Data records

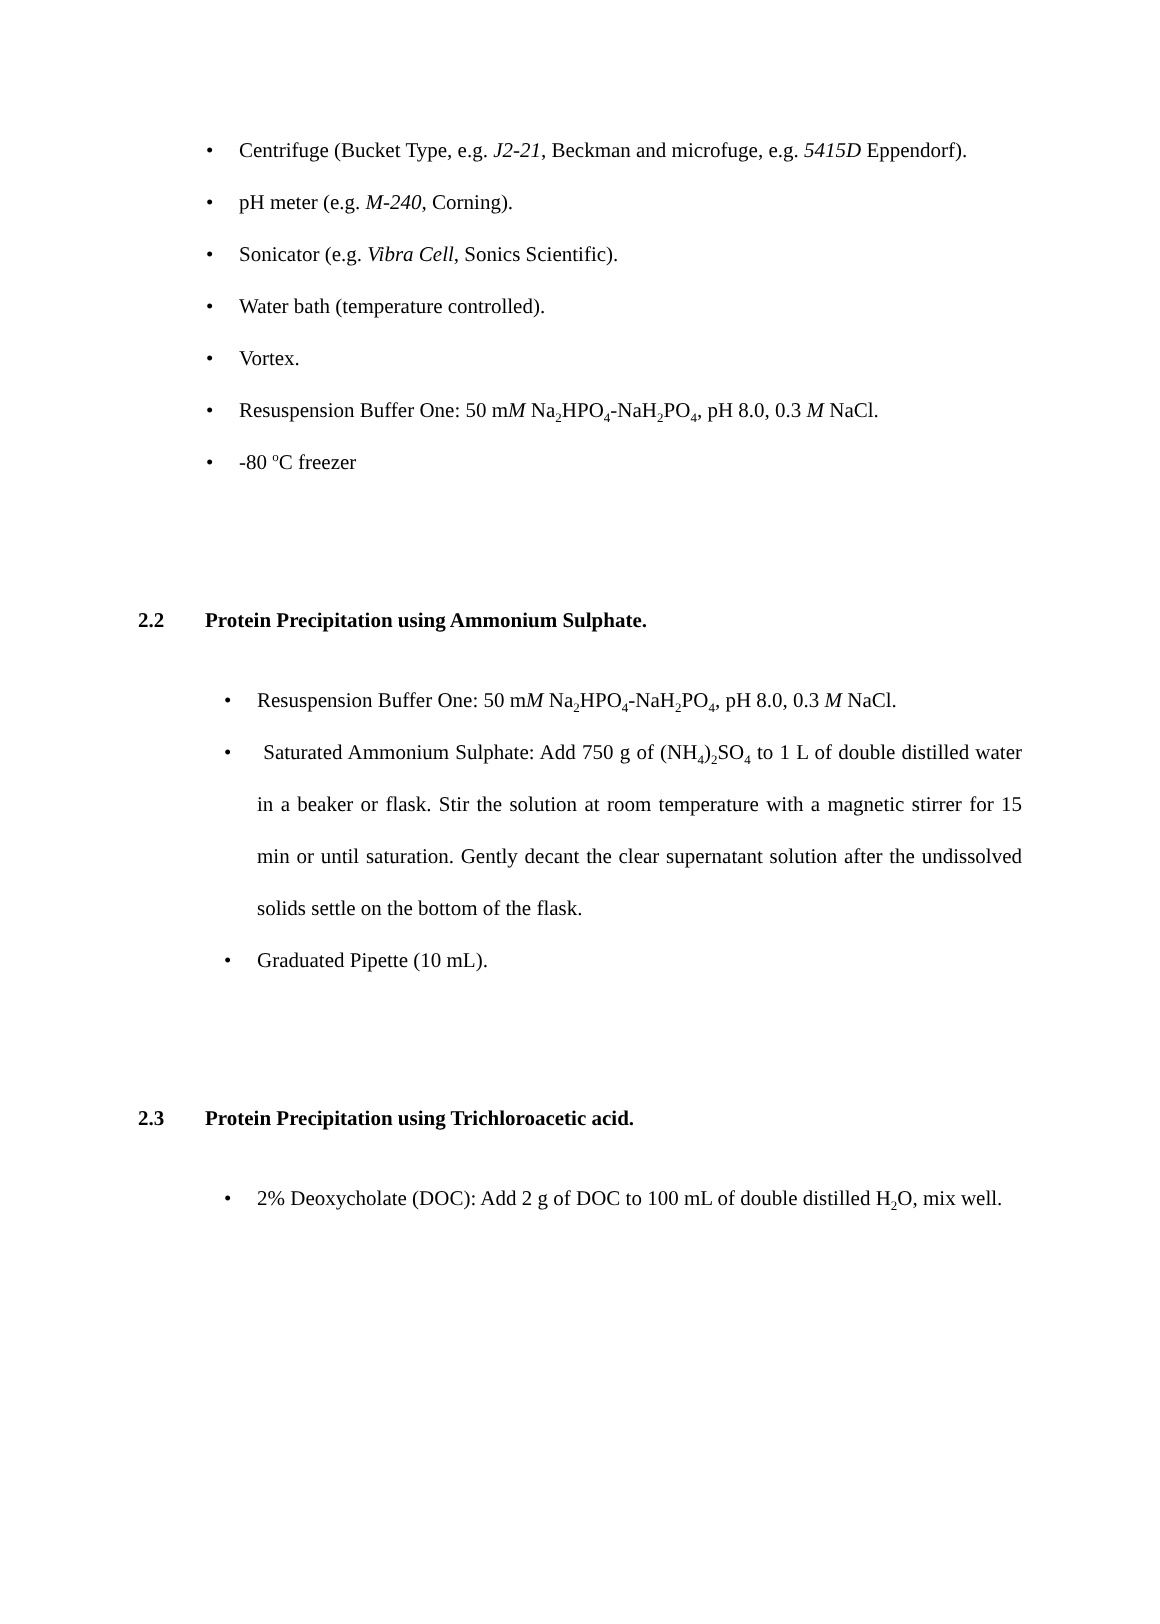• Centrifuge (Bucket Type, e.g. J2-21, Beckman and microfuge, e.g. 5415D Eppendorf).
• pH meter (e.g. M-240, Corning).
• Sonicator (e.g. Vibra Cell, Sonics Scientific).
• Water bath (temperature controlled).
• Vortex.
• Resuspension Buffer One: 50 mM Na<sub>2</sub>HPO<sub>4</sub>-NaH<sub>2</sub>PO<sub>4</sub>, pH 8.0, 0.3 M NaCl.
• -80 <sup>o</sup>C freezer
2.2 Protein Precipitation using Ammonium Sulphate.
• Resuspension Buffer One: 50 mM Na<sub>2</sub>HPO<sub>4</sub>-NaH<sub>2</sub>PO<sub>4</sub>, pH 8.0, 0.3 M NaCl.
• Saturated Ammonium Sulphate: Add 750 g of (NH<sub>4</sub>)<sub>2</sub>SO<sub>4</sub> to 1 L of double distilled water in a beaker or flask. Stir the solution at room temperature with a magnetic stirrer for 15 min or until saturation. Gently decant the clear supernatant solution after the undissolved solids settle on the bottom of the flask.
• Graduated Pipette (10 mL).
2.3 Protein Precipitation using Trichloroacetic acid.
• 2% Deoxycholate (DOC): Add 2 g of DOC to 100 mL of double distilled H<sub>2</sub>O, mix well.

ABOUT THIS EXERCISE =
Quote the entries above word for word. Leave the images out.

RESULT OF THIS TASK =
• Centrifuge (Bucket Type, e.g. J2-21, Beckman and microfuge, e.g. 5415D Eppendorf).
• pH meter (e.g. M-240, Corning).
• Sonicator (e.g. Vibra Cell, Sonics Scientific).
• Water bath (temperature controlled).
• Vortex.
• Resuspension Buffer One: 50 mM Na<sub>2</sub>HPO<sub>4</sub>-NaH<sub>2</sub>PO<sub>4</sub>, pH 8.0, 0.3 M NaCl.
• -80 <sup>o</sup>C freezer
2.2 Protein Precipitation using Ammonium Sulphate.
• Resuspension Buffer One: 50 mM Na<sub>2</sub>HPO<sub>4</sub>-NaH<sub>2</sub>PO<sub>4</sub>, pH 8.0, 0.3 M NaCl.
• Saturated Ammonium Sulphate: Add 750 g of (NH<sub>4</sub>)<sub>2</sub>SO<sub>4</sub> to 1 L of double distilled water in a beaker or flask. Stir the solution at room temperature with a magnetic stirrer for 15 min or until saturation. Gently decant the clear supernatant solution after the undissolved solids settle on the bottom of the flask.
• Graduated Pipette (10 mL).
2.3 Protein Precipitation using Trichloroacetic acid.
• 2% Deoxycholate (DOC): Add 2 g of DOC to 100 mL of double distilled H<sub>2</sub>O, mix well.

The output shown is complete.